** JOB **
Please give again, word for word, the lines that lie between the start of the listing below and the line with "TI-183, priority: Immediate -> High", both included.

** DATA PROVIDED **
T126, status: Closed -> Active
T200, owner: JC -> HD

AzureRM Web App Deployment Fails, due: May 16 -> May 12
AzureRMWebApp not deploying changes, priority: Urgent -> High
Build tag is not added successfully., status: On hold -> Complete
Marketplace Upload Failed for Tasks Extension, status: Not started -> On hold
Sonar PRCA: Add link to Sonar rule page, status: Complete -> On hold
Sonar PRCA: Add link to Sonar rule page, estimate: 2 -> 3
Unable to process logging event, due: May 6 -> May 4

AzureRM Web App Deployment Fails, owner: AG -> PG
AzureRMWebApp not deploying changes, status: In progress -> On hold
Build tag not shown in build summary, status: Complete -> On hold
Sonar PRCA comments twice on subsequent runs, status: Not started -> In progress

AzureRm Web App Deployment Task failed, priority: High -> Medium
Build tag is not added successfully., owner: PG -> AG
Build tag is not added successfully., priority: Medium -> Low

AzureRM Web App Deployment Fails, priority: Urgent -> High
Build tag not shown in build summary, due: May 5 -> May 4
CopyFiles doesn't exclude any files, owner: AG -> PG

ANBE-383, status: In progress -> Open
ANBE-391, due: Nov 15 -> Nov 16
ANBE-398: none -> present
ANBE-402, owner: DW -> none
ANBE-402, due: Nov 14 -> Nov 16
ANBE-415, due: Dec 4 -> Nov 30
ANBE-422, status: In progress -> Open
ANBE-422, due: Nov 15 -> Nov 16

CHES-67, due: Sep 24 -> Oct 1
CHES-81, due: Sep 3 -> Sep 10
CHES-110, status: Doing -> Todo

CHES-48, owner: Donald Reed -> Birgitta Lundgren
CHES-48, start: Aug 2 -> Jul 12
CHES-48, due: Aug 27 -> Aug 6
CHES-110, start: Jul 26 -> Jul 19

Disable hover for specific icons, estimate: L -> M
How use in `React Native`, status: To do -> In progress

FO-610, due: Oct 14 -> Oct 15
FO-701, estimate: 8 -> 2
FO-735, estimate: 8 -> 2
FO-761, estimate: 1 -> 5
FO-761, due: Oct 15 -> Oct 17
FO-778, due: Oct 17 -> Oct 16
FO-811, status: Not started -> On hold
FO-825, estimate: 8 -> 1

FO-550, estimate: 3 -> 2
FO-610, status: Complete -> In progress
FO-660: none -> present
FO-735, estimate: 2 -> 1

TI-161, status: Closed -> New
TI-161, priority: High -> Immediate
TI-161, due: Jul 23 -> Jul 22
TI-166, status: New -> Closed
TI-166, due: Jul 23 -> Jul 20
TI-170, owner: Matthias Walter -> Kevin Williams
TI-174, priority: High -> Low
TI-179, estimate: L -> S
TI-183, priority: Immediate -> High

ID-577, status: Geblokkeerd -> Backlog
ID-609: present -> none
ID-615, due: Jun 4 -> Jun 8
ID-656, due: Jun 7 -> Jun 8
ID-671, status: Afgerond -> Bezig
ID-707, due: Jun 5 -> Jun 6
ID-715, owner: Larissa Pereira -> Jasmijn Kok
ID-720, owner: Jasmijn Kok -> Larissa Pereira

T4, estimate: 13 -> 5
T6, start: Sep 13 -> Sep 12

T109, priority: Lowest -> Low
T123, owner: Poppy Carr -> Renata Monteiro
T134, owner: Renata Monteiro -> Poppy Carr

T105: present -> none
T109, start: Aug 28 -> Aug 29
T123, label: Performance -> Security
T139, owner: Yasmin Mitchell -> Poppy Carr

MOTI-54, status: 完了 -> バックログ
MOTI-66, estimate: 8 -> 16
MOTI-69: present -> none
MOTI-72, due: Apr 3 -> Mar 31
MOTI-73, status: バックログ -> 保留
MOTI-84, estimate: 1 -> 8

** ANSWER SECTION **
T126, status: Closed -> Active
T200, owner: JC -> HD

AzureRM Web App Deployment Fails, due: May 16 -> May 12
AzureRMWebApp not deploying changes, priority: Urgent -> High
Build tag is not added successfully., status: On hold -> Complete
Marketplace Upload Failed for Tasks Extension, status: Not started -> On hold
Sonar PRCA: Add link to Sonar rule page, status: Complete -> On hold
Sonar PRCA: Add link to Sonar rule page, estimate: 2 -> 3
Unable to process logging event, due: May 6 -> May 4

AzureRM Web App Deployment Fails, owner: AG -> PG
AzureRMWebApp not deploying changes, status: In progress -> On hold
Build tag not shown in build summary, status: Complete -> On hold
Sonar PRCA comments twice on subsequent runs, status: Not started -> In progress

AzureRm Web App Deployment Task failed, priority: High -> Medium
Build tag is not added successfully., owner: PG -> AG
Build tag is not added successfully., priority: Medium -> Low

AzureRM Web App Deployment Fails, priority: Urgent -> High
Build tag not shown in build summary, due: May 5 -> May 4
CopyFiles doesn't exclude any files, owner: AG -> PG

ANBE-383, status: In progress -> Open
ANBE-391, due: Nov 15 -> Nov 16
ANBE-398: none -> present
ANBE-402, owner: DW -> none
ANBE-402, due: Nov 14 -> Nov 16
ANBE-415, due: Dec 4 -> Nov 30
ANBE-422, status: In progress -> Open
ANBE-422, due: Nov 15 -> Nov 16

CHES-67, due: Sep 24 -> Oct 1
CHES-81, due: Sep 3 -> Sep 10
CHES-110, status: Doing -> Todo

CHES-48, owner: Donald Reed -> Birgitta Lundgren
CHES-48, start: Aug 2 -> Jul 12
CHES-48, due: Aug 27 -> Aug 6
CHES-110, start: Jul 26 -> Jul 19

Disable hover for specific icons, estimate: L -> M
How use in `React Native`, status: To do -> In progress

FO-610, due: Oct 14 -> Oct 15
FO-701, estimate: 8 -> 2
FO-735, estimate: 8 -> 2
FO-761, estimate: 1 -> 5
FO-761, due: Oct 15 -> Oct 17
FO-778, due: Oct 17 -> Oct 16
FO-811, status: Not started -> On hold
FO-825, estimate: 8 -> 1

FO-550, estimate: 3 -> 2
FO-610, status: Complete -> In progress
FO-660: none -> present
FO-735, estimate: 2 -> 1

TI-161, status: Closed -> New
TI-161, priority: High -> Immediate
TI-161, due: Jul 23 -> Jul 22
TI-166, status: New -> Closed
TI-166, due: Jul 23 -> Jul 20
TI-170, owner: Matthias Walter -> Kevin Williams
TI-174, priority: High -> Low
TI-179, estimate: L -> S
TI-183, priority: Immediate -> High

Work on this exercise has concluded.